Q: What would you tell aspiring writers to read?
A: Everything. Read as much as possible and as widely as possible. And every so often, make a point of reading something you know you disagree with; there are still things to be learned.
Q: What are you reading now?
A: I always have a mound of things I’m carrying around, actively or passively reading over various stretches of time, but here is a list of sorts, in no particular order: Hemingway on Fishing, ed. Nick Lyons (New York NY: The Lyons Press, 2000), Peter & Max: A Fables Novel, Bill Willingham (New York NY: DC Comics / Vertigo, 2009), Stitches, a memoir, David Small (Toronto ON: McClelland & Stewart, 2009), Hush Up and Listen Stinky Poo Butt, Ken Sparling (Toronto ON: self-made by author upon request, 1996), Excerpts from the Real World, Robert Kroetsch (Lantzville BC: Oolichan Books, 1986), declining america, rob budde (Toronto ON: BookThug, 2009), Prismatic Publics: Innovative Canadian Women’s Poetry and Poetics, eds.

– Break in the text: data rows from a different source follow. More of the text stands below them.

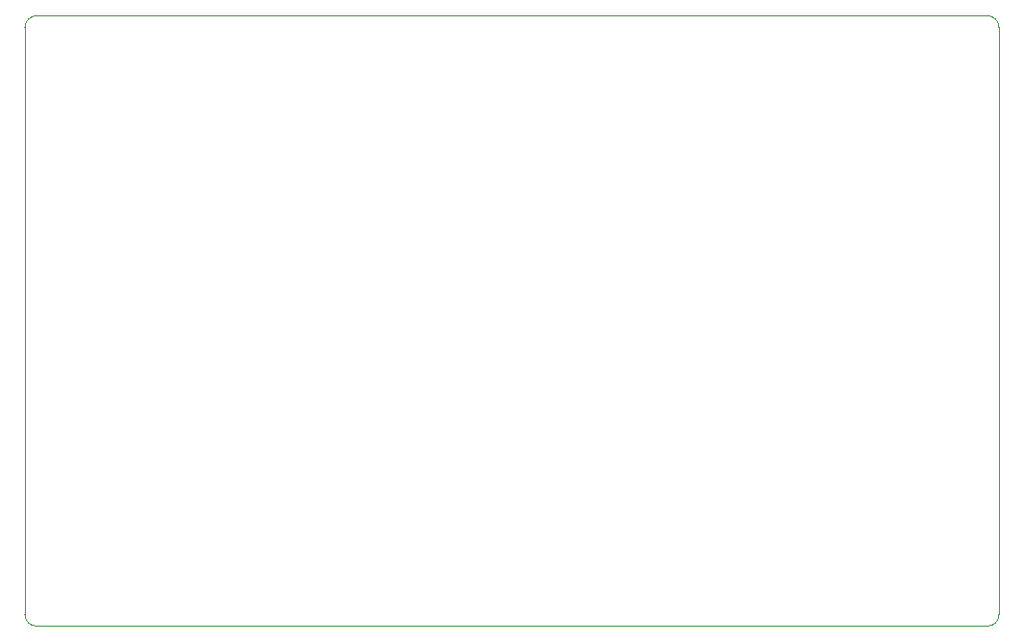
<source format=gm1>
%TF.GenerationSoftware,KiCad,Pcbnew,(6.99.0)*%
%TF.CreationDate,2022-05-24T21:05:53-07:00*%
%TF.ProjectId,Card,43617264-2e6b-4696-9361-645f70636258,rev?*%
%TF.SameCoordinates,Original*%
%TF.FileFunction,Profile,NP*%
%FSLAX46Y46*%
G04 Gerber Fmt 4.6, Leading zero omitted, Abs format (unit mm)*
G04 Created by KiCad (PCBNEW (6.99.0)) date 2022-05-24 21:05:53*
%MOMM*%
%LPD*%
G01*
G04 APERTURE LIST*
%TA.AperFunction,Profile*%
%ADD10C,0.100000*%
%TD*%
G04 APERTURE END LIST*
D10*
X50038000Y-102870000D02*
X50038000Y-51054000D01*
X135890000Y-51054000D02*
X135890000Y-102870000D01*
X134874000Y-103886000D02*
G75*
G03*
X135890000Y-102870000I-2J1016002D01*
G01*
X51054000Y-50038000D02*
G75*
G03*
X50038000Y-51054000I2J-1016002D01*
G01*
X51054000Y-50038000D02*
X134874000Y-50038000D01*
X50038000Y-102870000D02*
G75*
G03*
X51054000Y-103886000I1016002J2D01*
G01*
X134874000Y-103886000D02*
X51054000Y-103886000D01*
X135890000Y-51054000D02*
G75*
G03*
X134874000Y-50038000I-1016002J-2D01*
G01*
M02*

</source>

Kate Eichhorn and Heather Milne (Toronto ON: Coach House Books, 2009), The False Laws of Narrative: The Poetry of Fred Wah, ed. Louis Cabri (Waterloo ON: Wilfrid Laurier University Press, 2009), Toronto: The Unknown City, Howard Ackler and Sarah B. Hood (Vancouver BC: Arsenal Pulp Press, 2003), Barcelona, Robert Hughes (New York NY: Knopf, 1992), Once Upon a Hill: Love in Troubled Times, Glenn Patterson (London UK: Bloomsbury Publishing, 2009), Quarter Life Crisis: Only the Good Die Yung, Evan Munday (Toronto ON: self-published, 2009), My Beloved Wager: Essays from a Writing Practice, Erín Moure (Edmonton AB: NeWest Press, 2009), and Translating Montreal: Episodes in the Life of a Divided City, Sherry Simon (Montreal QC: McGill-Queen’s University Press, 2006).
Born on the Ides of March in Ottawa’s Parkdale neighbourhood in 1970, rob mclennan is an Ottawa-based writer, editor and publisher, and author of more than twenty titles of poetry, fiction and non-fiction in Canada, Ireland, England and the United States, with work appearing in over two hundred journals in fourteen countries. He has published a travel book on Ottawa (Ottawa: The Unknown City) and a collection of literary essays (subverting the lyric: essays). More recently, his second novel is missing persons (The Mercury Press), launches in Toronto on December 1, 2009, and his eighteenth poetry collection, wild horses (University of Alberta Press), is due out in February 2010. He spent the 2007-8 academic year as writer in residence at the University of Alberta in Edmonton, and blogs regularly at robmclennan.blogspot.com.